The moral imperative behind the California moratorium on the death penalty.

Christians demonstrate against the death penalty on the steps of the Supreme Court in June 2017. Getty Images

ON MARCH 13, California Gov. Gavin Newsom signed an order issuing a moratorium on the state’s death penalty—providing a reprieve from execution for 737 people on death row. Newsom cited as reasons that the ultimate penalty provides no public safety benefit and has no value as a deterrent. As someone who has worked as a public defender inside the criminal justice system for 30 years, I applaud the humanity and compassion of his decision.

While the number of countries that employ the death penalty dwindles, the United States and several others still enforce it. Despite strong empirical evidence to the contrary, we are led to believe capital punishment is reserved for the “worst of the worst” and that it is supported by victims and law enforcement alike. Leaving aside that 156 people on death row nationwide have been exonerated since 1973, the death penalty is discriminatory in its application and in the selection of those whom the state seeks to kill.

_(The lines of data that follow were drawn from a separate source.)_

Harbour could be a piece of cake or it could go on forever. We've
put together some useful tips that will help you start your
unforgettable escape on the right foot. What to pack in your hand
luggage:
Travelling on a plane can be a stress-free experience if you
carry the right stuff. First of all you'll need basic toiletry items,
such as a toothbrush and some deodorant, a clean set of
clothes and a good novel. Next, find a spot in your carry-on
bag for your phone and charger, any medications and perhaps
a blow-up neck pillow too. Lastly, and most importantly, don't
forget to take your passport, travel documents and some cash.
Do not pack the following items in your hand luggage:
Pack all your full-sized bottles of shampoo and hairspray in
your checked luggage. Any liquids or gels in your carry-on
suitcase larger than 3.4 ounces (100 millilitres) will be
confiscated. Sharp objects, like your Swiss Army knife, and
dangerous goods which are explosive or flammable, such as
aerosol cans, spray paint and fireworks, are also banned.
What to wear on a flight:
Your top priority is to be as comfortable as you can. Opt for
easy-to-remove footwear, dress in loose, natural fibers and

It is largely sought because of the economic status of the defendant, the race of the victim and the defendant, and where the crime took place, not because of the circumstances of the offense.

When I am assigned a potential state execution case, I first meet—for as many hours as I can—with my client and any family he or she may have. I delve deeply into how we got to this moment. In addition to examining evidence, I want to learn how the person before me came to be here. How did this human, who was once an innocent child, come to be defined and judged by the worst moment in their life?

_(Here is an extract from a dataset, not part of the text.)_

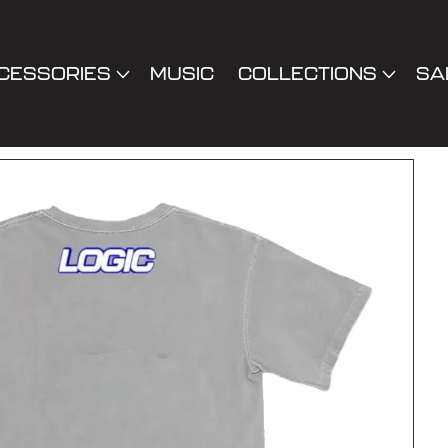
CESSORIES
MUSIC
COLLECTIONS
SA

I work closely with social workers, doctors, psychologists, and mitigation experts to develop a social history of the accused. People on death row are suffering. They are often mentally ill and have been emotionally and physically abused, and they are disproportionately people of color and with limited resources. They are children who have grown into adulthood without the benefit of education, compassion, health care, nutrition, and the chance to develop a spiritual life. They have suffered deprivation of the mind and body that often leads to illness, addiction, and sometimes violence.

I have represented clients who face the death penalty and seen death verdicts returned. I have seen people who consider themselves spiritual leave their moral compasses at home in pursuit of this penalty and seen those same people celebrate the return of a death verdict. Some politicians, who seek support from an electorate that they perceive wants state killing, do the same.

How do we reconcile the judgment of all faith traditions that premeditated killing is morally and spiritually wrong with the support for this ultimate penalty? Whatever our faith, we all hold sacred the moral imperative to protect the least among us. Those on death row are such people.

Gov. Newsom, in following his moral compass and issuing a moratorium, paused the California execution process. If we believe that empathy is the interruption of the isolation of suffering, how can that be denied to any of us? Empathy is what Newsom has given those on death row—and an interruption in the dehumanization required in all of us to justify this penalty.

As death penalty lawyer and activist Bryan Stevenson so eloquently put it, “The death penalty is not about whether people deserve to die for the crimes they commit. The real question of capital punishment in this country is, Do we deserve to kill?” My hope is that we take this time to examine the very morality of this discriminatory punishment.